Abstract

The excretion and biotransformation of cisapride, a novel gastrokinetic drug, were studied after single (10, 40, and 160 mg/kg) and repeated (10 mg/kg/day) po administration to rats, using three different radiolabels. In fasted rats, cisapride was absorbed almost completely, except for the 160 mg/kg dose. Cisapride was metabolized extensively to at least 30 metabolites. The excretion of the metabolites amounted to more than 80% of the dose at 24 hr and was almost complete at 96 hr after dosing. In bile duct-cannulated rats, 60% was excreted in the bile within 24 hr, 45% of which underwent enterohepatic circulation. The main urinary metabolites, 4-fluorophenyl sulfate and norcisapride, primarily resulted from the N-dealkylation at the piperidine. Another major metabolic pathway was aromatic hydroxylation, occurring on either the 4-fluorophenoxy or the benzamide rings.
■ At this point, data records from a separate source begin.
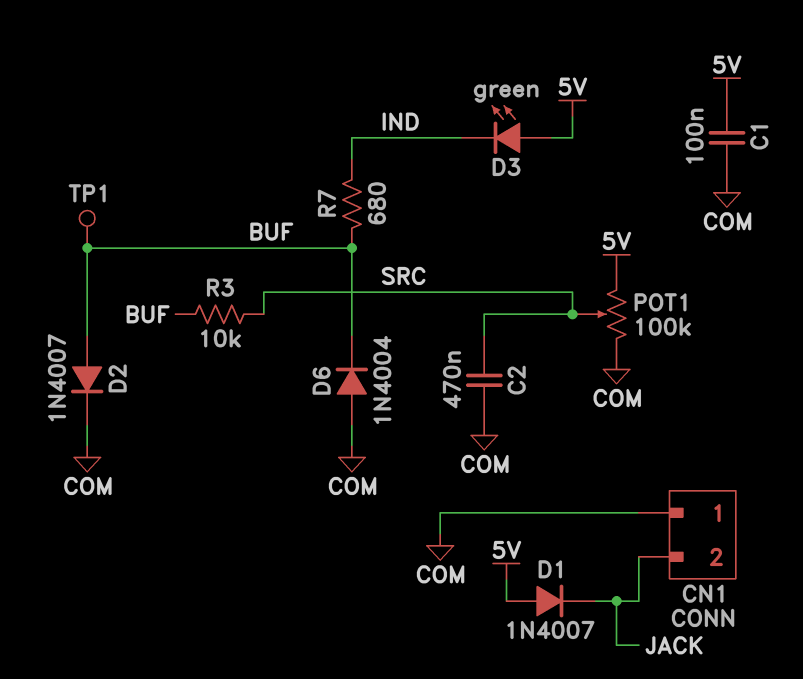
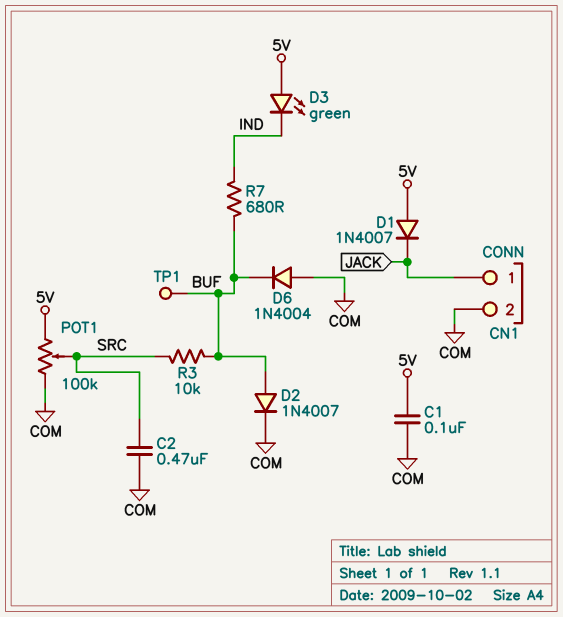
CN1 pin 1: COM -> JACK
CN1 pin 2: JACK -> COM

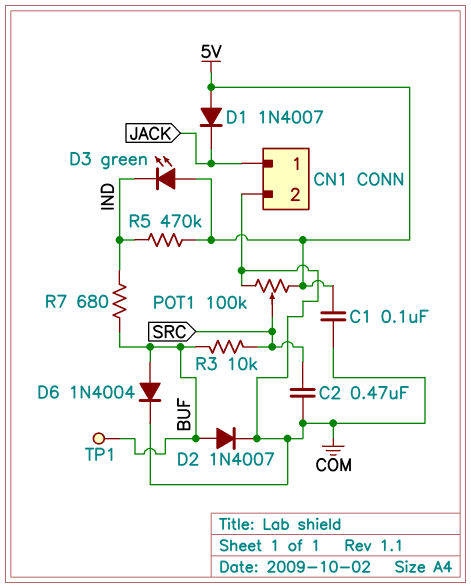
D6: diode 1N4004 (A COM, K BUF) -> diode 1N4004 (A BUF, K COM)
R5: none -> 470k (5V, IND)

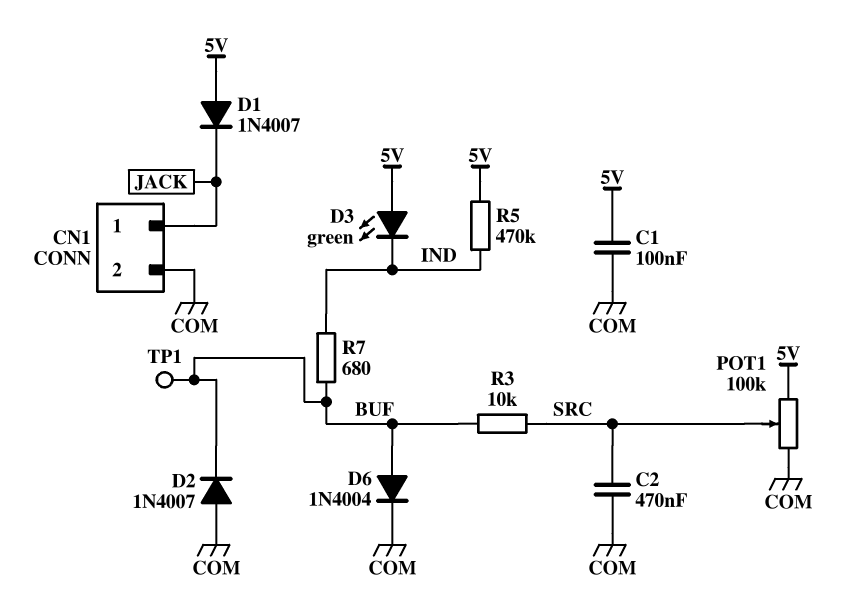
D2: diode 1N4007 (A BUF, K COM) -> diode 1N4007 (A COM, K BUF)

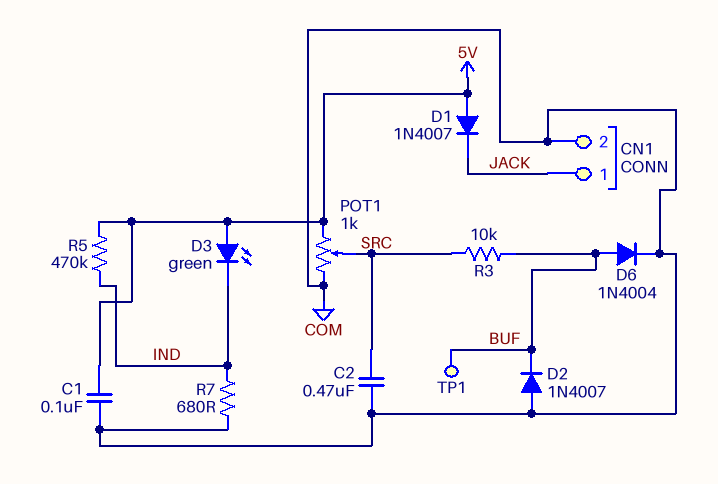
POT1: 100k (5V, COM, wiper SRC) -> 1k (5V, COM, wiper SRC)
R7: 680 (BUF, IND) -> 680 (COM, IND)

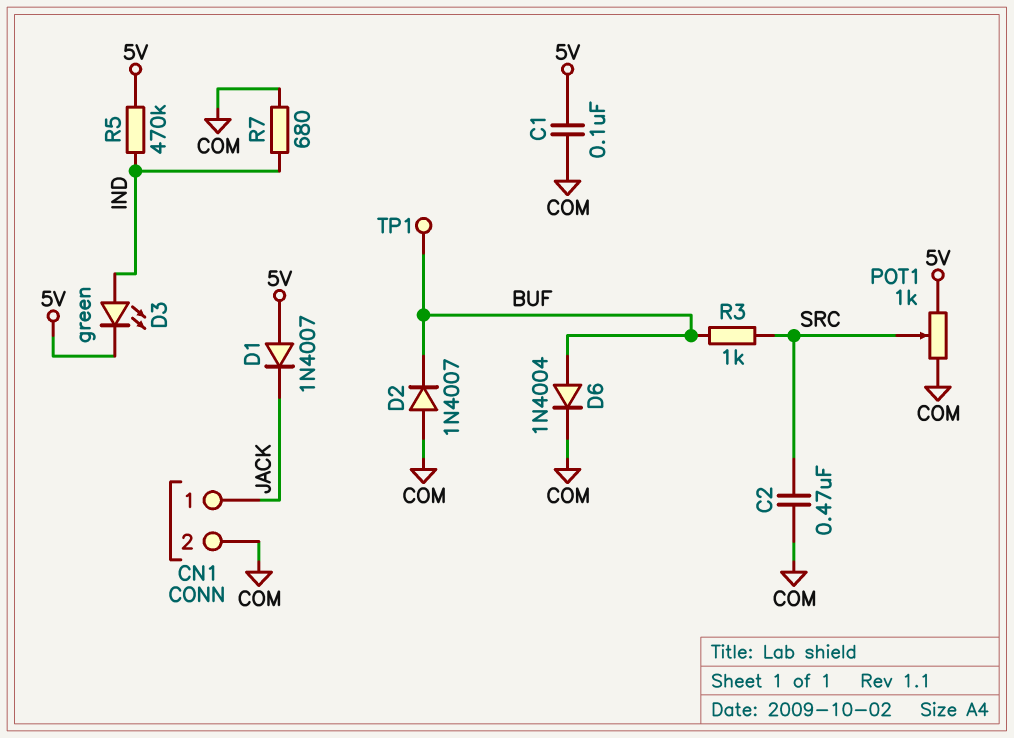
D3: LED green (A 5V, K IND) -> LED green (A IND, K 5V)
R3: 10k (BUF, SRC) -> 1k (BUF, SRC)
The resulting phenolic metabolites were eliminated as conjugates in the bile; a large portion of them were subjected to a rapid enterohepatic circulation before their final excretion in the feces. Minor metabolic pathways included piperidine oxidation, O-dealkylation, O-demethylation of the methoxy substituent at the benzamide, and amine glucuronidation. Only minor quantitative dose- and sex-dependent differences could be observed for the mass balance of the metabolites. Upon repeated po dosing, steady state excretion rates were already attained after two to three doses, and excretion and metabolite patterns were very similar to those after single dose administration.